Desmedt’s team is experimenting with channels like Instagram as a way to create presence and awareness in a changed B2B industry where more people work remotely. « Presence on these channels is not as much about nurturing leads as creating brand presence and unveiling the human side behind a logo. » While experimentation has its value, he cautions, not every trend is worth exploring. For instance, while video content is a central focus and his team is investing in sound-off video on mobile devices for B2B buyers, a sound-on platform such as TikTok, despite its popularity, may not be a good fit for a B2B brand. “There has to be proven added value from a trend to make it worth investing marketing dollars in them,” he added. 

Sharma sees voice search as an emergent technology worth experimenting with — specially to address on-the-go customers who prefer minimal physical contact with devices due to the pandemic. “It is a key element we will weave into our 2022 marketing plans as well as mobile ads plan. We’ve already seen success with inbound leads using chatbots in 2021 — I plan to scale that program, while investing in the building blocks of robotics, AI, and ML for a stellar online experience for couch B2B buyers who prefer a digital-led, frictionless buying experience,” she said.

Related Article: When Did B2B Marketing Become So Complicated?

If Planning Changes, So Will Performance Evaluation

Conversations and conversions seem to be the new keywords for marketing performance as we head into 2022.
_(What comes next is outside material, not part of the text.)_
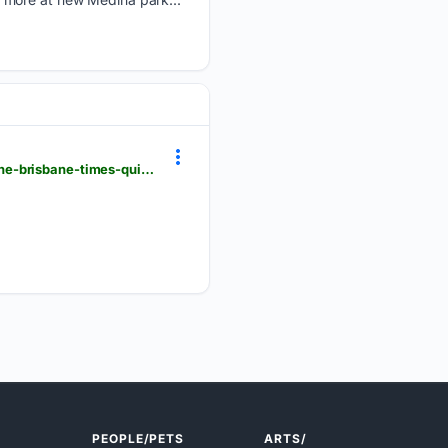
smh.com.au > national > queensland > which-suburb-has-the-most-bird-swooping-attacks-take-the-brisbane-times-quiz-20260806-p60lyw.html
PEOPLE/PETS
ARTS/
Vaswani said that while marketing-specific KPIs are important, his focus is on aligning marketing goals to business goals and cementing the role of growth marketing as a revenue-generator. “My team’s two main KPIs on which we will measure performance will be ‘marketing-sourced conversions’ and ‘marketing-influenced wins’.”

Conversations are gaining in importance in B2B marketing, said Desmedt, noting it’s increasingly forming the basis of marketing evaluation for them. “How quickly we responded, how long the conversation lasted; when and why did it speed up, slow down, pause or end?” Instead of prospects going through a set funnel, they will focus on ongoing conversations through the journey — from exploration to consideration, conversion and beyond (adoption and customer success). To make the conversation more effective, they are mixing in different teams into the conversation — not just marketing. “For us, marketing performance is less about campaign and sales, and more about the level of interaction and engagement of prospects, clients and their lifetime value.”